All these vessels are flying a Japanese flag. This was not the case of the Oriental Bluebird, a reefer converted into a tanker built in 1979 and operating under a Panamanian flag. She was used as a petrol station by the Japanese whaling fleet in Antarctica. Extraordinarily, in 2008 she was deregistered by Panama for trans-shipment and transport of whale meat and for violation of Panamanian regulations for the protection of marine mammals. Since these events she was renamed Hiyo Maru, and has just been sent for demolition to China. Ship-to-ship refuelling operations generate risks for the environment. Prior to operations it should be subject to an Environmental Impact Assessment in compliance with the protocol on Environmental Protection of the Antarctic Treaty (Article 8 of the Protocol). However, Japan does not care a bit.


January 2008, the Japanese whaling fleet’s factory ship Nisshin Maru as she transfers whale meat and refuels from the supply ship Oriental Bluebird, in Antarctic waters. Australian government customs officials in the foreground.© Reuters

Risks to the Antarctic are increased by the extreme navigation conditions and because of the remoteness of the fleet rescue interventions are difficult or impossible. The only incidents which the Japanese authorities talk about are those related to conflicts with environmental activists opposed to whaling. These field actions as well as diplomatic and legal measures should push Japan to leave its vessels at the port of Shimonoseki in compliance with the Antarctic Treaty. Indeed the preamble of the Antarctic Treaty states that it is in all of mankind’s interest that Antarctica continue forever to be used exclusively for peaceful purposes and shall not become the scene or object of international discord.

During the 5 months of the whaling campaigns the convoy of 6 Japanese vessels consumes at least 5,000 tons of fuel therefore sending 15,000 tons of CO2, sulphur and soot into the relatively pristine atmosphere.

Considering new regulations this could be the last trip for the Nisshin Maru beyond 60° South latitude as it will be prohibited to transport or use heavy fuels in the Antarctica (new amendment to the IMO convention MARPOL).Today the Japanese must choose between quickly their vessels, at great costs, or quickly turning the page of this scientific hoax.

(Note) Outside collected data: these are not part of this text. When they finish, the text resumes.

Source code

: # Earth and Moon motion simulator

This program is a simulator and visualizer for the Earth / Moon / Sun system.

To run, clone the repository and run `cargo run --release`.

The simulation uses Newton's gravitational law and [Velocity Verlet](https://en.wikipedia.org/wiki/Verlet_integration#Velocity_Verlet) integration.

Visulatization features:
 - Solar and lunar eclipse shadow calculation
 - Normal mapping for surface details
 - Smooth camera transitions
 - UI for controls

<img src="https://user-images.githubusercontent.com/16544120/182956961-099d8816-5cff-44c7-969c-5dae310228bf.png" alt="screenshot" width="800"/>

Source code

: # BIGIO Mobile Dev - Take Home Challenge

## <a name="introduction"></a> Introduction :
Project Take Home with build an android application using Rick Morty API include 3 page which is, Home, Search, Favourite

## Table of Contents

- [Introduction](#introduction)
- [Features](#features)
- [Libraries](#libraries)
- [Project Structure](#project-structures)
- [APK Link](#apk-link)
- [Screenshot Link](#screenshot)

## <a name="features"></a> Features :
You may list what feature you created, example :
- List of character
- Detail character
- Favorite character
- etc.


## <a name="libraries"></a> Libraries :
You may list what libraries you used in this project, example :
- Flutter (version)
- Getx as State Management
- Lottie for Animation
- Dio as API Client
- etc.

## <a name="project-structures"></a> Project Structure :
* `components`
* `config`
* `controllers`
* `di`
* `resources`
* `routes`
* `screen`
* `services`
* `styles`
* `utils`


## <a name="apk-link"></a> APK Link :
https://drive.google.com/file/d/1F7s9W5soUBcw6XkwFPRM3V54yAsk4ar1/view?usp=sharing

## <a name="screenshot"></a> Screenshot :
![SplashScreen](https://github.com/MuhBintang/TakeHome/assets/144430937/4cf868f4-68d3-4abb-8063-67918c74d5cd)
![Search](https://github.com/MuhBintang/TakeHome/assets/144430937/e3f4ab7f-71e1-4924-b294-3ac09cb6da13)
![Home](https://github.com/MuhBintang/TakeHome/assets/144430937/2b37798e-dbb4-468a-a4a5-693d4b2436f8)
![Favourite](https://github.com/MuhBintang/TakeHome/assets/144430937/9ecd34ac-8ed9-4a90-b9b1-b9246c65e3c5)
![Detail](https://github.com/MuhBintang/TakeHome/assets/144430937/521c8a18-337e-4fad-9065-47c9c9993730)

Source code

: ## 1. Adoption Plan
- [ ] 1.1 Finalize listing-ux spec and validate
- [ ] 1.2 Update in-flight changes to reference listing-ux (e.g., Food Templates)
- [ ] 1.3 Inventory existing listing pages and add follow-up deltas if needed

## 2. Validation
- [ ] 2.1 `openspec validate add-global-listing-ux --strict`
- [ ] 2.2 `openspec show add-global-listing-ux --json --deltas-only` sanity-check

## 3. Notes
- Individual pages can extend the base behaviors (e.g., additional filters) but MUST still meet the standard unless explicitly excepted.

Robin des Bois is hoping that the 2 billion dollars offered by the Japanese to developing countries at Nagoya will not be used as a supplementary argument to gather their support and their votes during the International Whaling Commission.

Use of images in any manner contrary to the objective, mandate and direction of the Institute of Cetacean Research is prohibited excepted for journalists and Non-profit organisations supporting sustainable utilisation of wildlife including marine resources. Rational use of natural resources is a part of Robin des Bois’ beliefs.